# Your objective:
Every record below, from the first line to the last, is to be set down again exactly.
Top of Supplied entries
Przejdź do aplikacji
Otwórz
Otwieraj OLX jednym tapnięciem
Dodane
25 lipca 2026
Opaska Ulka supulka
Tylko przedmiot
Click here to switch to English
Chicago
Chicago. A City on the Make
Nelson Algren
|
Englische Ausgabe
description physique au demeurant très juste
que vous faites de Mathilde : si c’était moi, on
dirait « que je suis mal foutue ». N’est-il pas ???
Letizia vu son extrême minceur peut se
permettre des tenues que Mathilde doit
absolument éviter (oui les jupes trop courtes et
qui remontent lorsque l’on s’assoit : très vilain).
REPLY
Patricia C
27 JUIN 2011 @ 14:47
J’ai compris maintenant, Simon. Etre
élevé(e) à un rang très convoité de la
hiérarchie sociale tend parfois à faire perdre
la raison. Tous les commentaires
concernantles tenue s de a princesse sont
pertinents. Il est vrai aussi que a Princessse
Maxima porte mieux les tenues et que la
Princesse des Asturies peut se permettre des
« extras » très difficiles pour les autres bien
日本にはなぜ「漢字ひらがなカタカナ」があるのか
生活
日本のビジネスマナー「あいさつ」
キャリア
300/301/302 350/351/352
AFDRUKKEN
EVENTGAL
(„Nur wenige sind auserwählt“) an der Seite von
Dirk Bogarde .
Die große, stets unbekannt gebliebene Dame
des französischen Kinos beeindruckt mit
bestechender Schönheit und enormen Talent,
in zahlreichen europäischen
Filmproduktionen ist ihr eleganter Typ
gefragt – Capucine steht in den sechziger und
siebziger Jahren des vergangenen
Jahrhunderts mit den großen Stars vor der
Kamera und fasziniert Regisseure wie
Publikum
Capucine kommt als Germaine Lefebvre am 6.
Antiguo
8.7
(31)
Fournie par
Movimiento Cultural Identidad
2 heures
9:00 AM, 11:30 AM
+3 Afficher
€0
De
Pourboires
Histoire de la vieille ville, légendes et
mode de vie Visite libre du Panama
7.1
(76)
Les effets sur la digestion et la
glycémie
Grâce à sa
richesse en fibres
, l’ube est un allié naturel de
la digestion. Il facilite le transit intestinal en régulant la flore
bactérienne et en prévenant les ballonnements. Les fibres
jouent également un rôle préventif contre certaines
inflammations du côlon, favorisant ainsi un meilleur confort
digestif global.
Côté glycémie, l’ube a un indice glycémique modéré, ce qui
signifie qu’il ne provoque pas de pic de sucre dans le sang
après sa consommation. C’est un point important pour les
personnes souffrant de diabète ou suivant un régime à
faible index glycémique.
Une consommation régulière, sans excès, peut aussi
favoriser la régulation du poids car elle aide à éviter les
Bottom of Supplied entries
# Written solution:
Przejdź do aplikacji
Otwórz
Otwieraj OLX jednym tapnięciem
Dodane
25 lipca 2026
Opaska Ulka supulka
Tylko przedmiot
Click here to switch to English
Chicago
Chicago. A City on the Make
Nelson Algren
|
Englische Ausgabe
description physique au demeurant très juste
que vous faites de Mathilde : si c’était moi, on
dirait « que je suis mal foutue ». N’est-il pas ???
Letizia vu son extrême minceur peut se
permettre des tenues que Mathilde doit
absolument éviter (oui les jupes trop courtes et
qui remontent lorsque l’on s’assoit : très vilain).
REPLY
Patricia C
27 JUIN 2011 @ 14:47
J’ai compris maintenant, Simon. Etre
élevé(e) à un rang très convoité de la
hiérarchie sociale tend parfois à faire perdre
la raison. Tous les commentaires
concernantles tenue s de a princesse sont
pertinents. Il est vrai aussi que a Princessse
Maxima porte mieux les tenues et que la
Princesse des Asturies peut se permettre des
« extras » très difficiles pour les autres bien
日本にはなぜ「漢字ひらがなカタカナ」があるのか
生活
日本のビジネスマナー「あいさつ」
キャリア
300/301/302 350/351/352
AFDRUKKEN
EVENTGAL
(„Nur wenige sind auserwählt“) an der Seite von
Dirk Bogarde .
Die große, stets unbekannt gebliebene Dame
des französischen Kinos beeindruckt mit
bestechender Schönheit und enormen Talent,
in zahlreichen europäischen
Filmproduktionen ist ihr eleganter Typ
gefragt – Capucine steht in den sechziger und
siebziger Jahren des vergangenen
Jahrhunderts mit den großen Stars vor der
Kamera und fasziniert Regisseure wie
Publikum
Capucine kommt als Germaine Lefebvre am 6.
Antiguo
8.7
(31)
Fournie par
Movimiento Cultural Identidad
2 heures
9:00 AM, 11:30 AM
+3 Afficher
€0
De
Pourboires
Histoire de la vieille ville, légendes et
mode de vie Visite libre du Panama
7.1
(76)
Les effets sur la digestion et la
glycémie
Grâce à sa
richesse en fibres
, l’ube est un allié naturel de
la digestion. Il facilite le transit intestinal en régulant la flore
bactérienne et en prévenant les ballonnements. Les fibres
jouent également un rôle préventif contre certaines
inflammations du côlon, favorisant ainsi un meilleur confort
digestif global.
Côté glycémie, l’ube a un indice glycémique modéré, ce qui
signifie qu’il ne provoque pas de pic de sucre dans le sang
après sa consommation. C’est un point important pour les
personnes souffrant de diabète ou suivant un régime à
faible index glycémique.
Une consommation régulière, sans excès, peut aussi
favoriser la régulation du poids car elle aide à éviter les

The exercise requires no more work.